*ENTRIES SUPPLIED:*
________________________________________

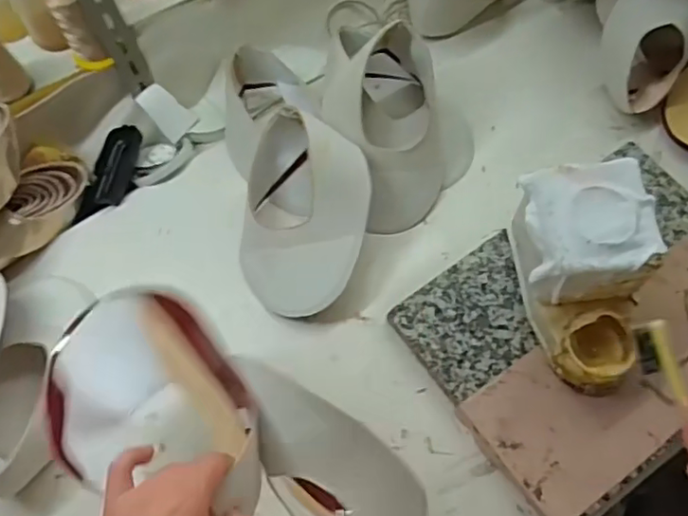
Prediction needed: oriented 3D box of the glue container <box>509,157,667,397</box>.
[{"bbox_3d":[0.237,0.022,0.607,0.114,0.127,0.195,0,65,2],"label":"glue container"}]

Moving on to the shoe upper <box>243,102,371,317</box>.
[{"bbox_3d":[-0.047,-0.053,0.683,0.149,0.111,0.220,6,66,5],"label":"shoe upper"}]

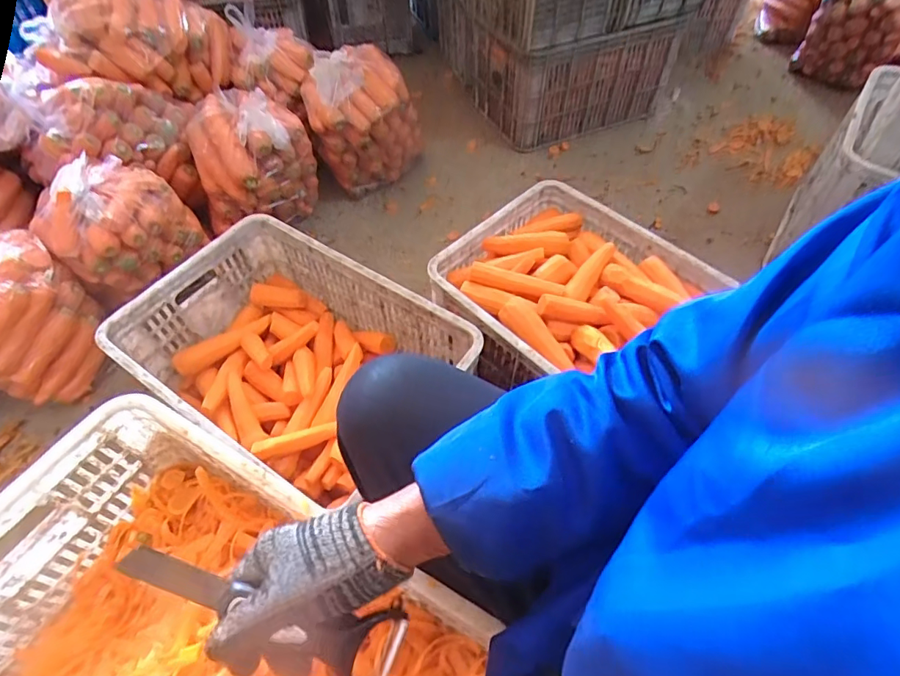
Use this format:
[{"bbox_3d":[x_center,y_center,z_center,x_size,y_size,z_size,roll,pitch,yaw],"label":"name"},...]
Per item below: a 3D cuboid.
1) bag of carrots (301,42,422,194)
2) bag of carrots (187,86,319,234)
[{"bbox_3d":[-0.221,-0.563,1.305,0.270,0.284,0.212,-35,61,-22],"label":"bag of carrots"},{"bbox_3d":[-0.460,-0.405,1.176,0.209,0.256,0.256,21,57,15],"label":"bag of carrots"}]

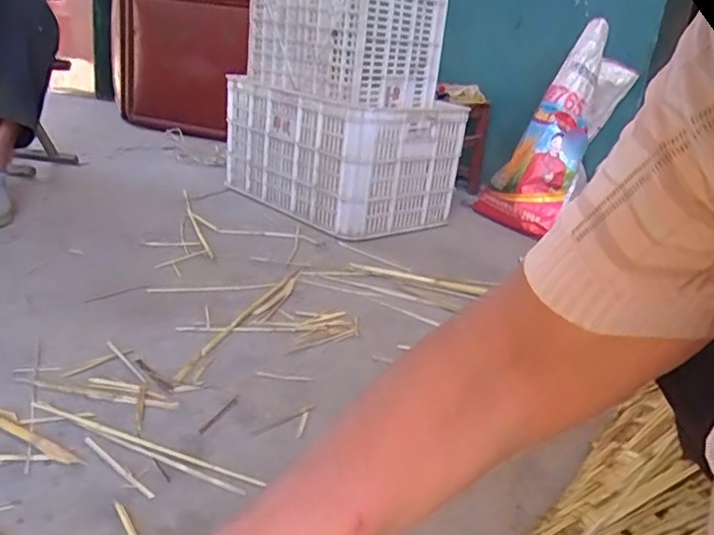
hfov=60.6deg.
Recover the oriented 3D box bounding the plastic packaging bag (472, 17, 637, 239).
[{"bbox_3d":[0.540,-0.349,1.622,0.227,0.532,0.210,27,5,-39],"label":"plastic packaging bag"}]

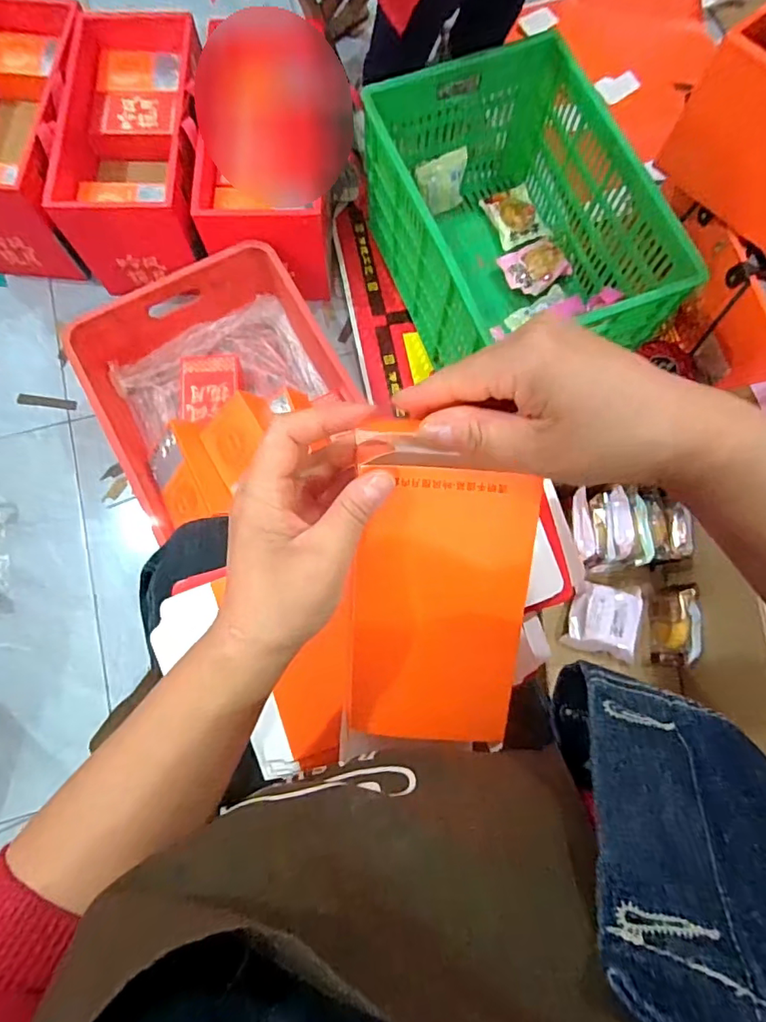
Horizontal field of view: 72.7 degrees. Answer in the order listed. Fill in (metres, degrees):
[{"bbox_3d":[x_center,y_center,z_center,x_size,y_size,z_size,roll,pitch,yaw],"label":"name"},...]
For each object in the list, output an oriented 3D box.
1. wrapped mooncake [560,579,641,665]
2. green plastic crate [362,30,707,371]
[{"bbox_3d":[0.347,0.165,0.810,0.107,0.023,0.110,13,75,3],"label":"wrapped mooncake"},{"bbox_3d":[0.188,-0.453,0.837,0.326,0.245,0.485,-18,76,-5],"label":"green plastic crate"}]

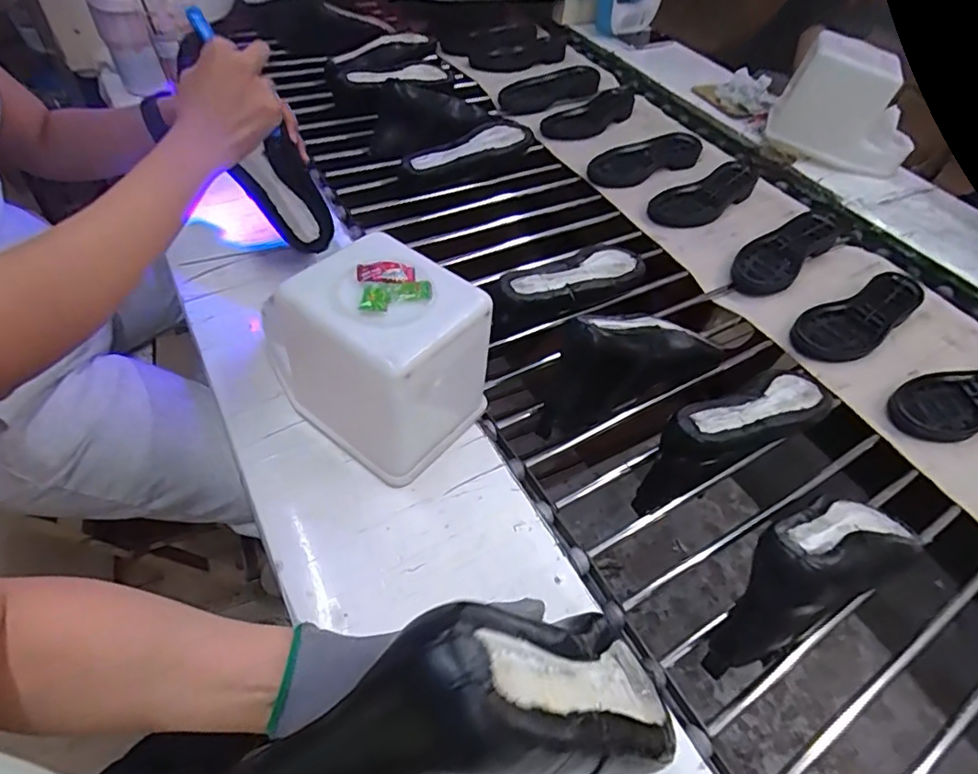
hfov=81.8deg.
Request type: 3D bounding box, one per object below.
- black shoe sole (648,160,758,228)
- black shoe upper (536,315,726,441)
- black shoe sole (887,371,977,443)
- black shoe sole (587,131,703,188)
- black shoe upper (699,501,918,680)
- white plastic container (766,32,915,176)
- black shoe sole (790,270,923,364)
[{"bbox_3d":[0.390,-0.346,1.009,0.242,0.030,0.091,-31,59,-27],"label":"black shoe sole"},{"bbox_3d":[0.165,-0.034,0.672,0.246,0.117,0.078,-22,55,-21],"label":"black shoe upper"},{"bbox_3d":[0.639,0.014,0.738,0.252,0.029,0.086,-9,52,-13],"label":"black shoe sole"},{"bbox_3d":[0.296,-0.435,1.074,0.253,0.028,0.096,-22,55,-21],"label":"black shoe sole"},{"bbox_3d":[0.298,0.168,0.519,0.243,0.123,0.084,-19,54,-19],"label":"black shoe upper"},{"bbox_3d":[0.678,-0.516,1.052,0.253,0.189,0.106,24,51,14],"label":"white plastic container"},{"bbox_3d":[0.541,-0.100,0.820,0.255,0.029,0.090,-24,56,-23],"label":"black shoe sole"}]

________________________________________

*EXERCISE DETAILS:* Each line of the data above needs to be retyped as it is, without any picture.

*ANSWER:*
Prediction needed: oriented 3D box of the glue container <box>509,157,667,397</box>.
[{"bbox_3d":[0.237,0.022,0.607,0.114,0.127,0.195,0,65,2],"label":"glue container"}]

Moving on to the shoe upper <box>243,102,371,317</box>.
[{"bbox_3d":[-0.047,-0.053,0.683,0.149,0.111,0.220,6,66,5],"label":"shoe upper"}]

Use this format:
[{"bbox_3d":[x_center,y_center,z_center,x_size,y_size,z_size,roll,pitch,yaw],"label":"name"},...]
Per item below: a 3D cuboid.
1) bag of carrots (301,42,422,194)
2) bag of carrots (187,86,319,234)
[{"bbox_3d":[-0.221,-0.563,1.305,0.270,0.284,0.212,-35,61,-22],"label":"bag of carrots"},{"bbox_3d":[-0.460,-0.405,1.176,0.209,0.256,0.256,21,57,15],"label":"bag of carrots"}]

hfov=60.6deg.
Recover the oriented 3D box bounding the plastic packaging bag (472, 17, 637, 239).
[{"bbox_3d":[0.540,-0.349,1.622,0.227,0.532,0.210,27,5,-39],"label":"plastic packaging bag"}]

Horizontal field of view: 72.7 degrees. Answer in the order listed. Fill in (metres, degrees):
[{"bbox_3d":[x_center,y_center,z_center,x_size,y_size,z_size,roll,pitch,yaw],"label":"name"},...]
For each object in the list, output an oriented 3D box.
1. wrapped mooncake [560,579,641,665]
2. green plastic crate [362,30,707,371]
[{"bbox_3d":[0.347,0.165,0.810,0.107,0.023,0.110,13,75,3],"label":"wrapped mooncake"},{"bbox_3d":[0.188,-0.453,0.837,0.326,0.245,0.485,-18,76,-5],"label":"green plastic crate"}]

hfov=81.8deg.
Request type: 3D bounding box, one per object below.
- black shoe sole (648,160,758,228)
- black shoe upper (536,315,726,441)
- black shoe sole (887,371,977,443)
- black shoe sole (587,131,703,188)
- black shoe upper (699,501,918,680)
- white plastic container (766,32,915,176)
- black shoe sole (790,270,923,364)
[{"bbox_3d":[0.390,-0.346,1.009,0.242,0.030,0.091,-31,59,-27],"label":"black shoe sole"},{"bbox_3d":[0.165,-0.034,0.672,0.246,0.117,0.078,-22,55,-21],"label":"black shoe upper"},{"bbox_3d":[0.639,0.014,0.738,0.252,0.029,0.086,-9,52,-13],"label":"black shoe sole"},{"bbox_3d":[0.296,-0.435,1.074,0.253,0.028,0.096,-22,55,-21],"label":"black shoe sole"},{"bbox_3d":[0.298,0.168,0.519,0.243,0.123,0.084,-19,54,-19],"label":"black shoe upper"},{"bbox_3d":[0.678,-0.516,1.052,0.253,0.189,0.106,24,51,14],"label":"white plastic container"},{"bbox_3d":[0.541,-0.100,0.820,0.255,0.029,0.090,-24,56,-23],"label":"black shoe sole"}]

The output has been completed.